How I Made Popeye’s Arms

told by Romolo Felice (sculpture ad special effects)
It was of 1980 and Walt Disney with Paramount were producing a film directed by Robert Altman about Popeye which in Italy we call Braccio di Ferro.
They had already set up a big set in Malta, in Mellieha to be exact, many of my colleagues from Cinecittà had left weeks before to work on the scenery of the village that still exists today as a tourist attraction, I preferred to stay in Rome because I had so much work and commissions at my Workshop. Anyway here in Rome I made numerous resin sketches of rocks, icebergs, marine elements, with various effects and aesthetic finishes that I sent to Malta where they would make the enlargements to complete the sets. Filming had already begun, but Robin Williams who played as Popeye the Sailor Man was unable to act with the silicone arms they had made for him. They were stiff, heavy, impossible to manage with casual and natural movements. The director hated them in fact in the first sequences Robin Williams wears a trench coat to cover them. I was in Rome at that time and I was working on a bodycast on an actress for the masters of special effects Rocchetti and Carboni with whom I had been collaborating for a long time on many films. That week they asked me to finish the work very quickly because they urgently needed to the help the production designer on the film Popeye.

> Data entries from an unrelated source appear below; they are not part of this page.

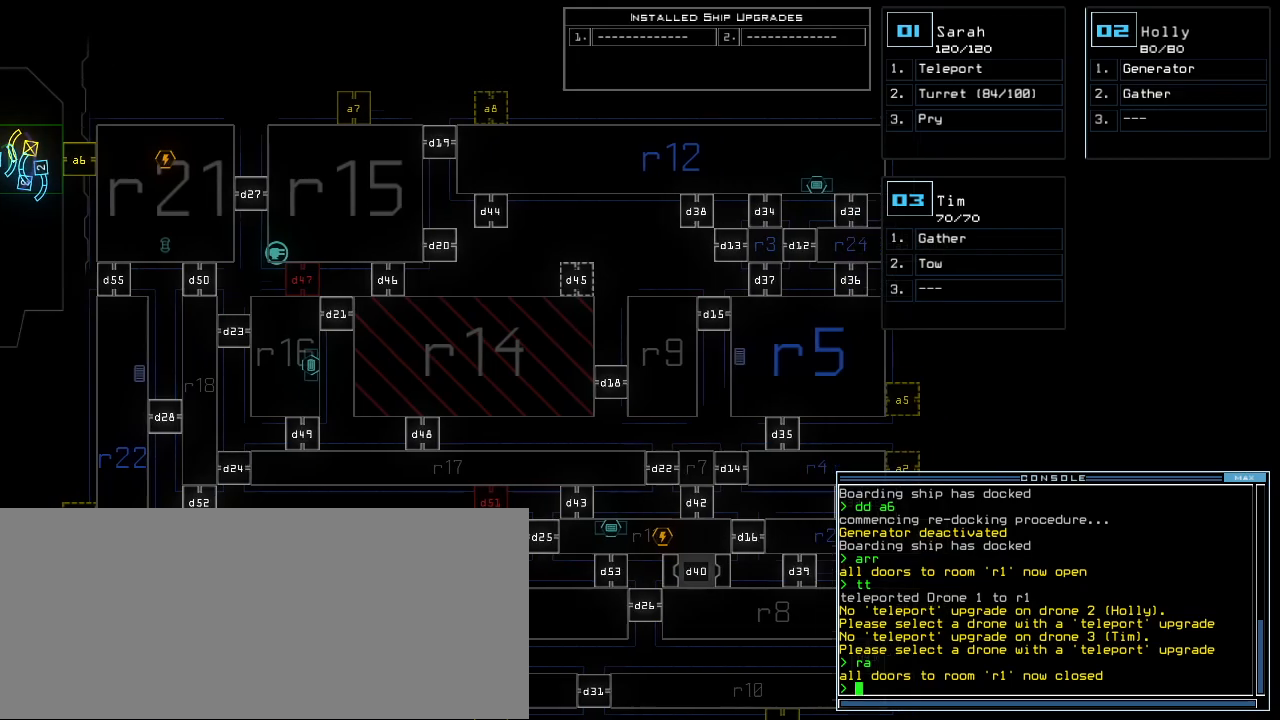
Gameplay with keyboard; each line is a JSON object with the keys held at the frame after it. "events" lists presses ("down") and releases ("up") of ".", "0", "1", "2", "3", "4", "5", "6", "7", "8", "9", "a", "b", "backspace", "c", "caps_lock", "comma", "ctrl_l", "ctrl_r", "d", "down", "e", "equals", "escape", "f", "f8", "g", "h", "i", "j", "k", "l", "left", "m", "minus", "n", "o", "p", "q", "quote", "r", "return", "right", "s", "semicolon", "shift_l", "shift_r", "space", "t", "tab", "tilde", "u", "up", "v", "w", "x", "y" and "z" between this image and that frame as [ms after this image, input, new state], when the widget could be followed in between. No other keys are recorded. Mouse input is not recorded. Not read: other_keys.
{"keys": ["down"]}
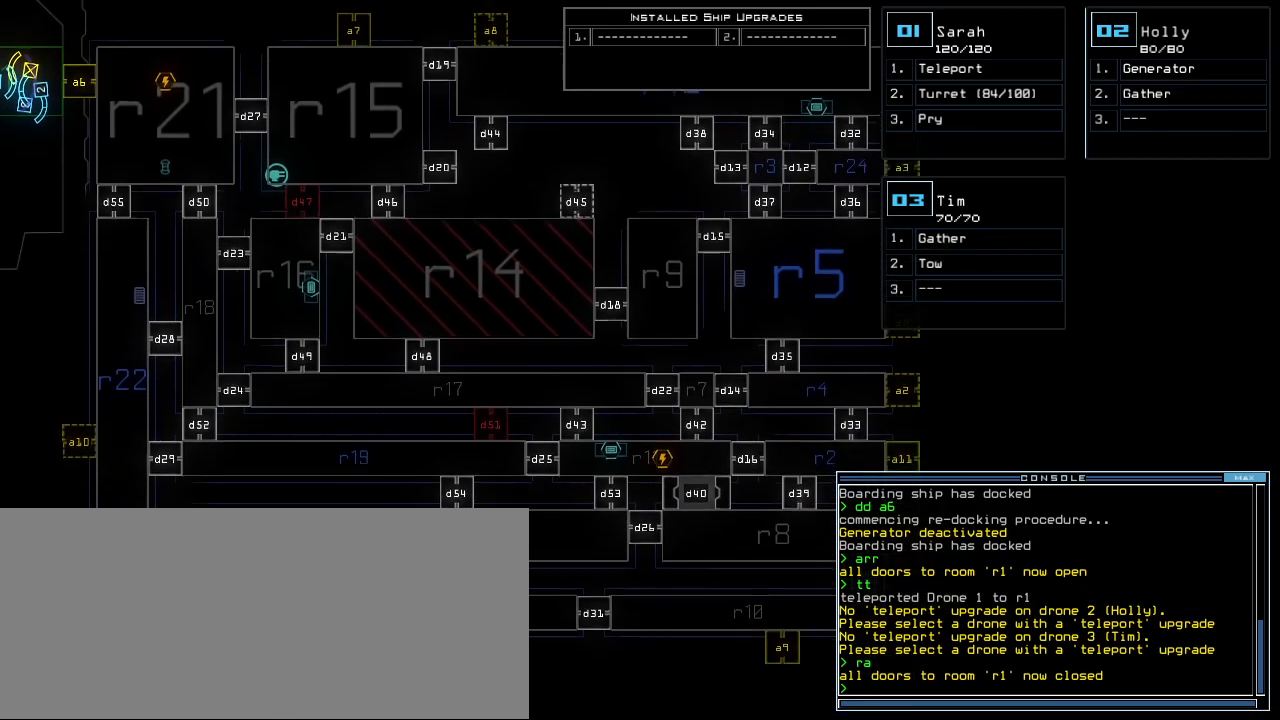
{"keys": [], "events": [[220, "down", "up"]]}
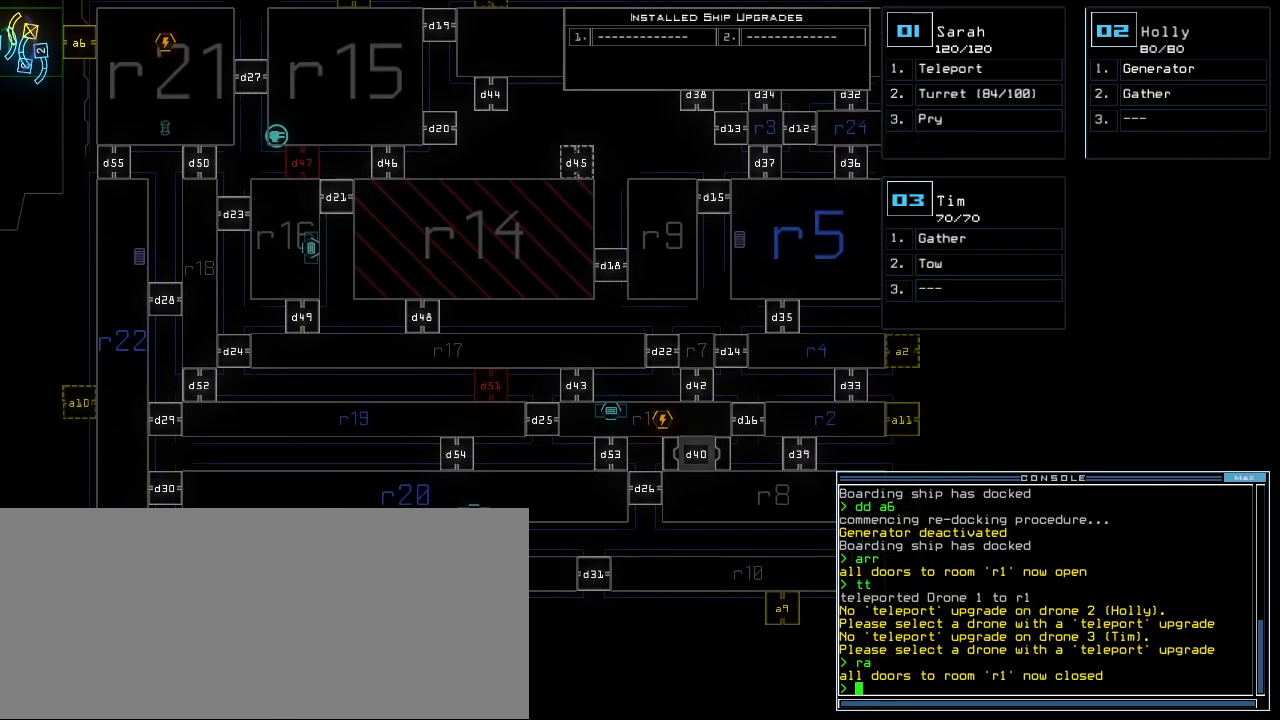
{"keys": [], "events": []}
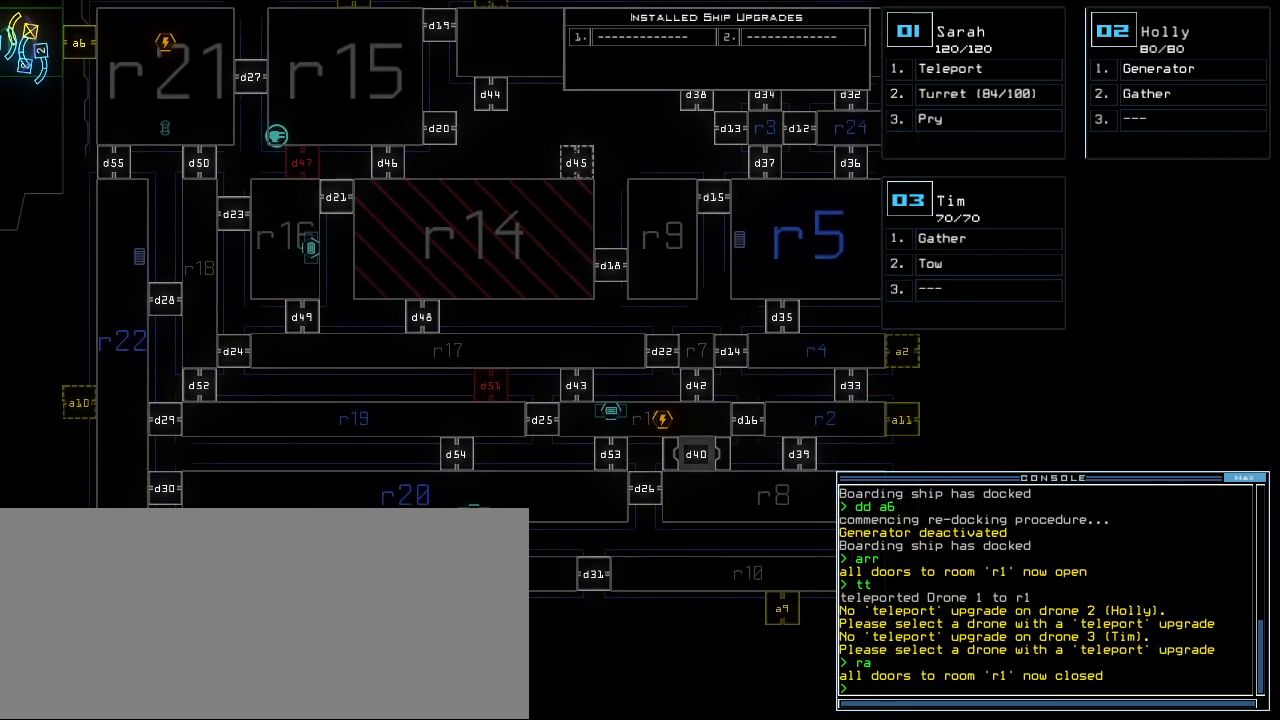
{"keys": [], "events": []}
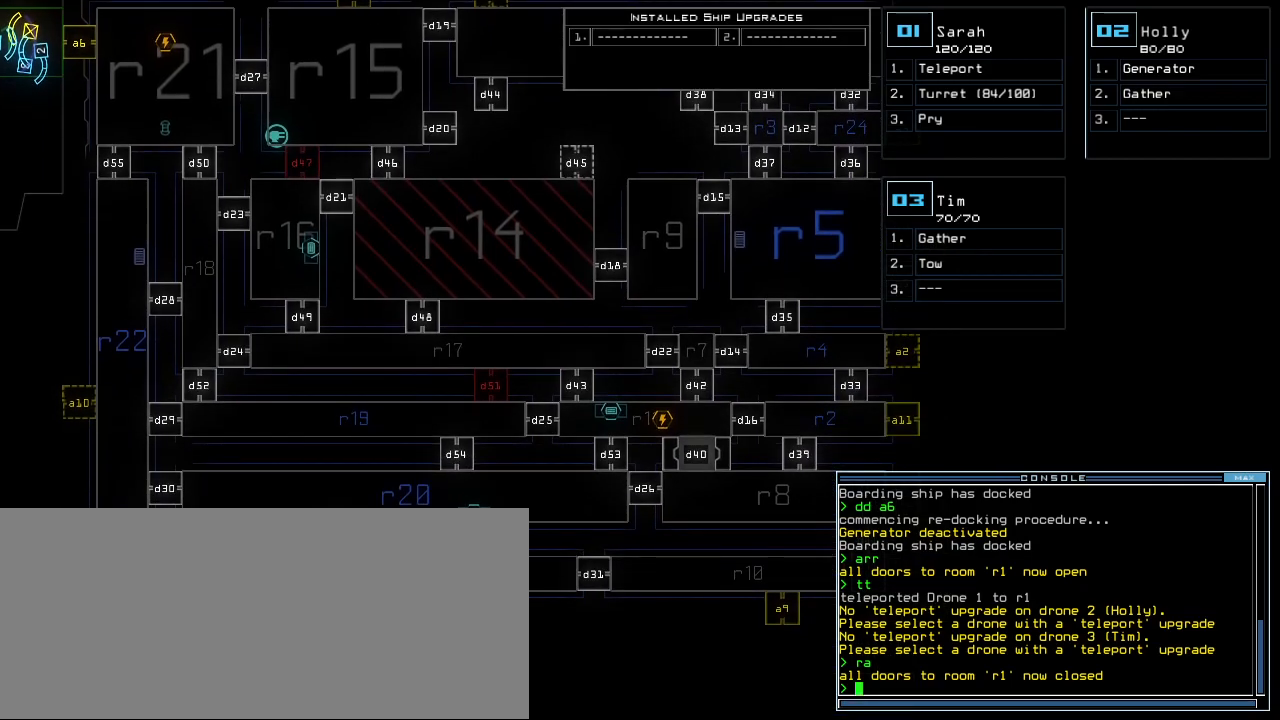
{"keys": [], "events": []}
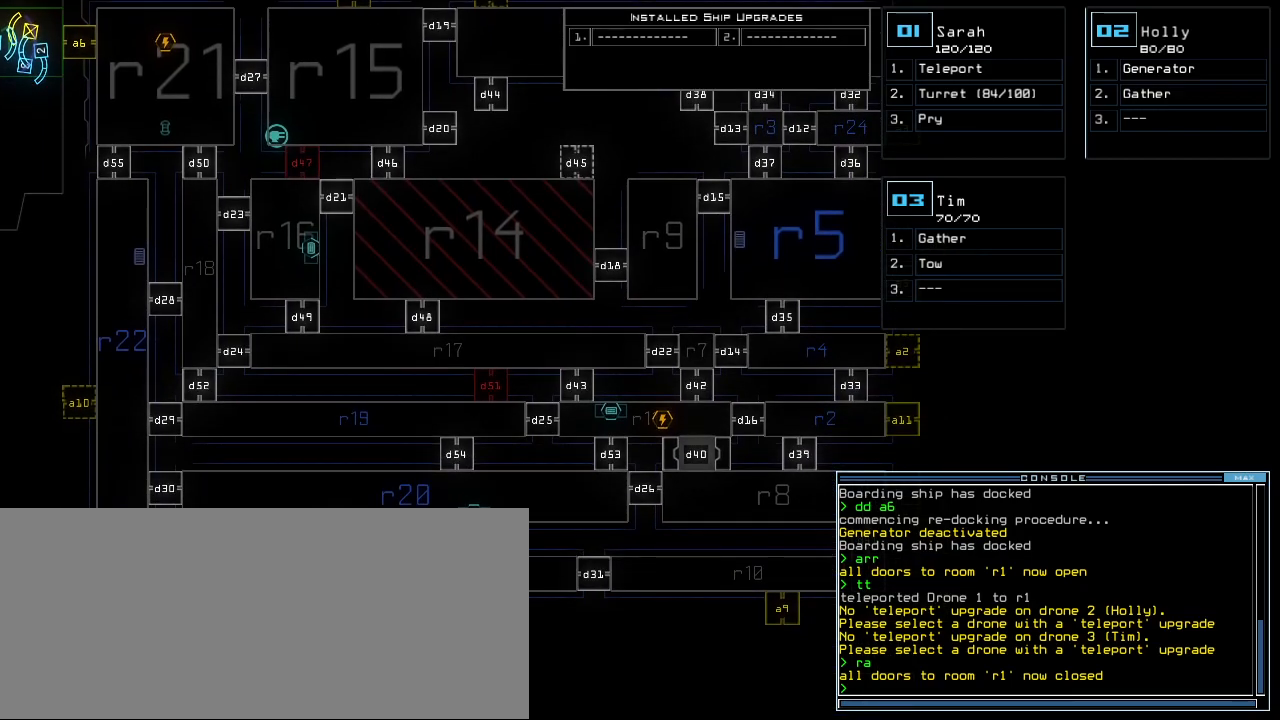
{"keys": [], "events": [[100, "1", "down"], [180, "1", "up"], [420, "s", "down"], [480, "s", "up"]]}
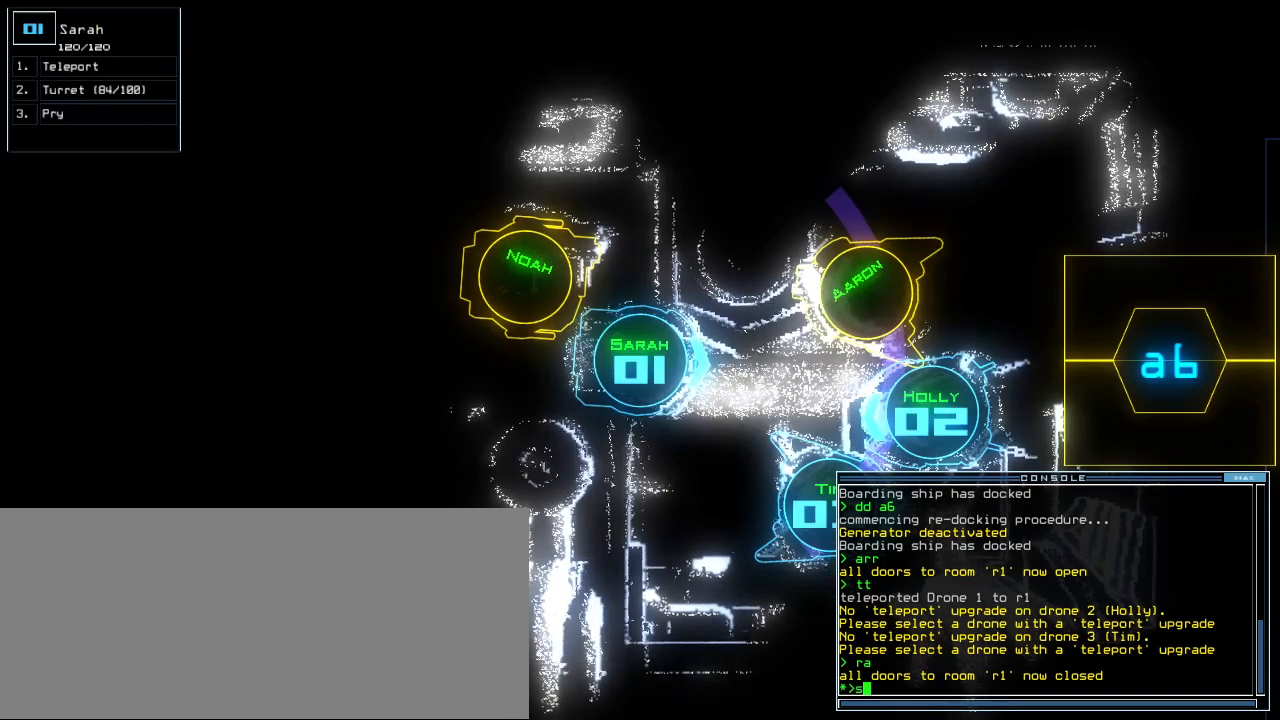
{"keys": [], "events": [[140, "a", "down"], [300, "a", "up"]]}
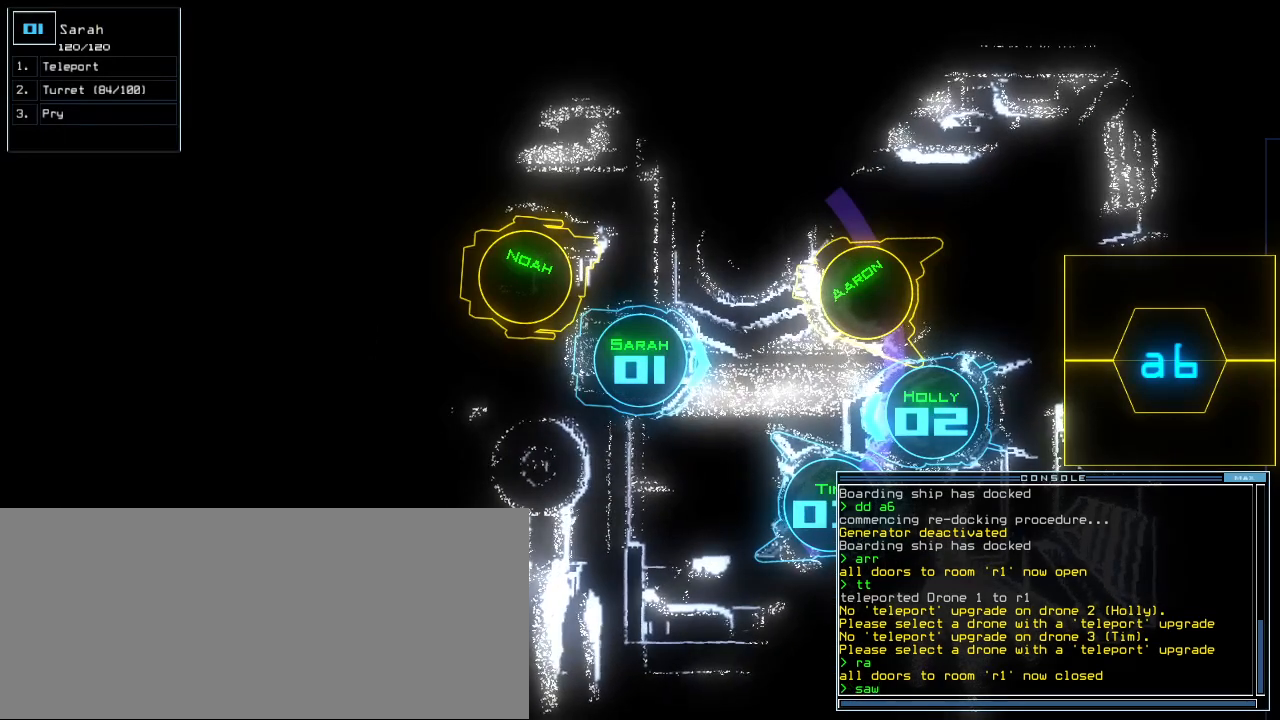
{"keys": [], "events": [[340, "space", "down"], [420, "space", "up"]]}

So, they commissioned me to make new arms for Popeye-Robin Williams already modeled in clay by our sculptor here in Rome.
There were a series of problems and difficulties to be solved, the arms had to looks very real, allowing natural movements, then you had to insert the nails and hair but last but not least they had to be worn like gloves and have a huge mass of muscles on the forearms with a real texture of the body and skin color.
In 1980, forty years ago, I did not have the great availability of performing materials and specific rubber silicon as we have today. So I had to solve this series of difficulties adopting the materials I usually used, but above all they didn’t give me enough time. I had to work really fast.
I adopted a series of technical measures also at the first time of manufacturing the mold. I made it whole in a single piece, to avoid any sign of joining of the parts.
To make the arms I used latex, instead of the silicon rubber they used for the first unsuccessful ones, and I poured it inside the mold. The biggest problem with latex is due to very slow drying, especially in the absence of air. So I made small holes inside the mold at the fingertips, to let the latex flow out, thus obtaining thin layers and from which I introduced air to obtain faster drying. To have the right texture of the skin and muscles, I poured the reduced fiberglass into the mold into chopped and thin needles which I then emptied. In this way the fiber remained attached to the latex only in the right quantity and then I continued to pour other layers of latex until I reached the desired thickness and consistency.

On the finished and very dry arms, at Rocchetti and Carboni’s provided a realistic coloring and the laying of the hairs which were threaded with very thin needles from the inside. When the first pairs of prosthetic forearms arrived on the set they get great curiosity but above all great approval and satisfaction by the set designer and director Altman. Initially I had to produce about twenty arms in latex but then during all the filming on the set I getting weekly requests for a further ten pairs up to a final quantity of about two hundred. On the set, after many takes, the arms were no longer suitable and then the actor always wore new ones.
At the end, the film was successful and the special effects, within the limits of that time, had an excellent result. However, for some reason the movie did not get the expected earnings and was labeled as an ‘interesting flop’. The audience was divided between those who love it and those who hate it. I have very good memories of that period and of the work we all did together.